The massive wave of people fleeing the Middle East and Africa face dangerous conditions to make the trip across the Mediterranean Sea, crowded onto rickety boats and overloaded ships. An estimated 2,000 migrants have died so far this year alone.
But, despite the danger, the burgeoning business of smuggling migrants has taken on some retail features.
Smugglers sending desperate migrants from Egypt to Europe are looking to make money — but they do offer discounts. Small children can go for free; migrants who organize a group can go free, as a sort of referral bonus.
Cutting The Deal
Agami, a coastal town in Egypt, is now flush with Syrians who fled their country’s civil war. Members of one family there explained how they shopped for a smuggler.
When he spoke with NPR, the father of the family used his nickname, Abu Mohamed, because he’s worried about his family still in Syria and because he’s sending his children across the Mediterranean on a dangerous voyage.
First, Abu Mohamed said, there’s the decision to go. He made that decision for his children over a year ago. He then tracked down a broker through other Syrian families.
“It’s easy to find them,” he says of the brokers who funnel people into the system. It’s all by word of mouth, and most of the brokers here are Syrian.
Then the deal is done on the phone.
The broker gets in touch with the smuggler, who charges between $2,000 and $5,000 per person, depending on the nationality and legal status of the person trying to leave.

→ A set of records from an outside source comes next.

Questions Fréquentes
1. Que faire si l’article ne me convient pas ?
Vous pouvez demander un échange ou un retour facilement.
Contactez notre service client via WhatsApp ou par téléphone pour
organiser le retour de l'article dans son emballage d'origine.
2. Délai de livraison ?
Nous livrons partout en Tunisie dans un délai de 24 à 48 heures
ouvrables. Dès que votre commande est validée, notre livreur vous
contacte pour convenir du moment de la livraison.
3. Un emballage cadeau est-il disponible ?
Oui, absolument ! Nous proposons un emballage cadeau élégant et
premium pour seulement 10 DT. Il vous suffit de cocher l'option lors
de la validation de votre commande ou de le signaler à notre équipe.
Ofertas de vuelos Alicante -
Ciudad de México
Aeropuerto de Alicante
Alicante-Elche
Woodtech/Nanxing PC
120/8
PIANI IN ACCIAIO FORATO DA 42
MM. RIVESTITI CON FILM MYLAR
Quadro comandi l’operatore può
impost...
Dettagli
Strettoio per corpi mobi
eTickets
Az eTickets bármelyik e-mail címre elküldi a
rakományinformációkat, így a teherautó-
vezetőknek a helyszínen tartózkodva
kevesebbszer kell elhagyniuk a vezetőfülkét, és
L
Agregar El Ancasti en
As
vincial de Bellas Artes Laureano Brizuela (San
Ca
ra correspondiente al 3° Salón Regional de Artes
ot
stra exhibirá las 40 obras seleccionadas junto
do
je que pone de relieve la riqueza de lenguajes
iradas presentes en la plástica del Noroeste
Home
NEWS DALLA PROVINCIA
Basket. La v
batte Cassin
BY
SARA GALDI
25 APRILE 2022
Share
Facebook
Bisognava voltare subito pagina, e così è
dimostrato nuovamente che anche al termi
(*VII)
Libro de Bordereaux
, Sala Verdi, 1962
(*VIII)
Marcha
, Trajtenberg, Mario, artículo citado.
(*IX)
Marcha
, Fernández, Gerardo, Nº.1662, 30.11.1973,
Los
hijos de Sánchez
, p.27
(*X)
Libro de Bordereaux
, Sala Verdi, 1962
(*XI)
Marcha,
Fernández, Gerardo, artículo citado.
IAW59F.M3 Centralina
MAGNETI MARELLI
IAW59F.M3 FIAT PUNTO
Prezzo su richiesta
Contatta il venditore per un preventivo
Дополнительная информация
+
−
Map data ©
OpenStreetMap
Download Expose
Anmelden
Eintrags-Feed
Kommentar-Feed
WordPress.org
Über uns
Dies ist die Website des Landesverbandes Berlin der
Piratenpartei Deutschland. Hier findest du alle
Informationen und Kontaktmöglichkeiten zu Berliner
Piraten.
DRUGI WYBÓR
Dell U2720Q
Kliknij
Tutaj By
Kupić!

In Abu Mohamed’s case, he’s sending his 14-year-old son and his 20-year-old daughter. The smuggler gave him a deal: His youngest son gets to go for free because he’s traveling with a group of 10 others.
“Ten Syrians means one Syrian for free,” he says, laughing sarcastically.
In other cases, children under 11 years old commonly go for free.
Abu Mohamed’s daughter’s trip costs $2,500, which they paid by borrowing money from a relative.
Abu Mohamed and his wife know the risk. They know they might lose their oldest children at sea — but they’re doing it anyway. It’s the only way they’ll have a future, they say.
After they made their deal, they waited for the phone to ring.
“The person who calls tells you where to go to meet them,” Abu Mohamed says. “After that, I don’t know where they take them.”
The phone call has come a few times for his children. Last year they tried to make the trip at least once, but it didn’t work because of infighting among smugglers. So they returned home and waited for the seas to calm.
They’ve had backpacks packed for over a year.
“There’s a lifejacket, water, Snickers, Galaxy bars and dates,” Abu Mohamed says of the contents of the little bags they’re allowed to take. They restock the food once a week.
Recently the phone call came again and his two kids were sent off. But they soon returned, saying they had started to wade into the water when smugglers became wary of the Egyptian coast guard and aborted the attempt.
The Smuggler’s View
If this family represents the demand side of the smuggling market, an Egyptian smuggler provided NPR with a glimpse of the supply side.
He’s a fisherman, living in Baltim on Egypt’s north coast, who smuggles people at night. It’s illegal, so he goes by Abu Ayman, which is not his full name.
Abu Ayman is a small cog in the large smuggling network that spans from Sudan to Libya. His job is to take migrants out of Egyptian waters and hand them off to bigger boats that will ship hundreds at a time toward Europe. Despite the fear of arrest, Abu Ayman does the work.
“It’s good money,” he says.
In a day or two of fishing he’s lucky if he makes $65. But for smuggling he makes about $650 per person. On his last trip, two months ago, he and his partners made more than $13,000 for transporting 20 people.
Abu Ayman pointed out the sand dunes and palm trees along the water where he sneaked people out to sea. Often the migrants have to swim from boat to boat. He showed the little holiday huts where the migrants wait until the fishermen pick them up to begin the journey.
He’s not sure when he’ll smuggle again. The coast guard is clamping down some. And his guilt grows every time he sees news of migrants drowning.
“I fear I’ll be asked about it on judgment day,” he says.